Many governments are concerned with Bitcoins being used for money laundering. Bitcoin transactions are publicly available, but people are not required to use their real information when creating an account. All Bitcoin transactions can be followed, and regardless of how much they are split, their origin can still be traced. This only helps someone find the account that originally held the Bitcoins, but not the person attached to that account. Given enough transactions, it becomes prohibitively difficult to prove two accounts are owned by the same person. It is also very easy to sell Bitcoins on an exchange at any time. These factors combine to make a very effective money laundering method.

Some services have started offering Bitcoin Mixing. These services take Bitcoins from people, shuffle them among several accounts, and then give Bitcoins back to the buyer that may or may not have originally belonged to them. This makes it harder to track the source of Bitcoins.1These mixing services are pretty blatant money laundering schemes, but they claim their purpose is to maintain privacy.

Governmental Response

In an effort to fight money laundering, the Department of Homeland Security seized the Dwolla account of the major bitcoin exchange, Mt Gox, for not registering as a money transmitting company.2 The US government has yet to take an official stance on Bitcoin but have been watching closely. This is not unexpected as official policy usually takes a great deal of time, but individual agencies have put out guidelines for dealing with Bitcoins.
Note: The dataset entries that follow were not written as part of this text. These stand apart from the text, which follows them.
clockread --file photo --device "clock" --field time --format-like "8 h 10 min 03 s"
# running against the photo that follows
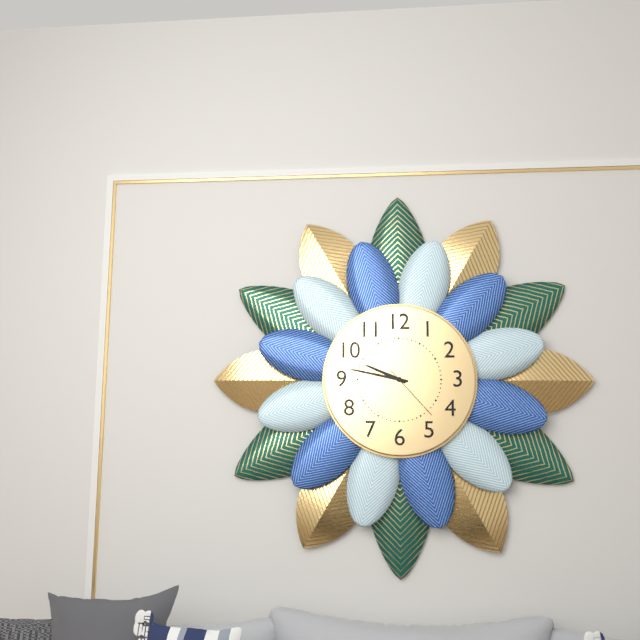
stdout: 9 h 47 min 23 s
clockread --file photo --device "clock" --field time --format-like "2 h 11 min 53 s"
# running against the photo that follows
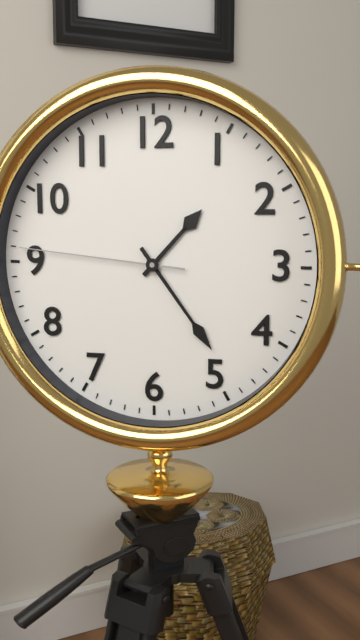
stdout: 1 h 24 min 46 s
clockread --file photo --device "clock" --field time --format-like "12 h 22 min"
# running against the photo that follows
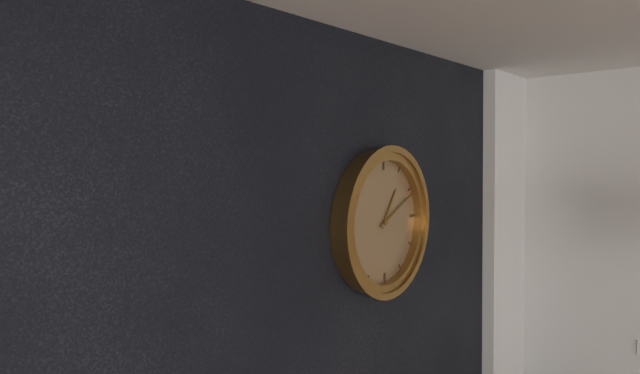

One of the primary goals of the Treasury's Financial Crimes Enforcement Network (FinCEN) is to combat money laundering. This goal has caused FinCEN to state that exchanges for Bitcoins are subject to the same rules as other money service businesses while the individuals using them are not.3 These rules require the exchanges to keep records, file reports, and take other precautions against financial crime, money laundering, and terrorism.4FinCEN have also shutdown at least 3 Bitcoin exchanges for failing to follow anti-money laundering regulations.

The DEA has also seized Bitcoins in the course of their duties. The person whose Bitcoins were seized had used Bitcoins in an attempt to purchase illegal drugs. The DEA may not have an official policy regarding Bitcoins because the seized Bitcoins could have been simple evidence collection.

The government’s movements to regulate Bitcoins are a fairly recent occurrence. New regulations will likely be made to better deal with the unique circumstances of Bitcoins. It is hard to predict what the new regulations may be, or what the results of those potential regulations will be.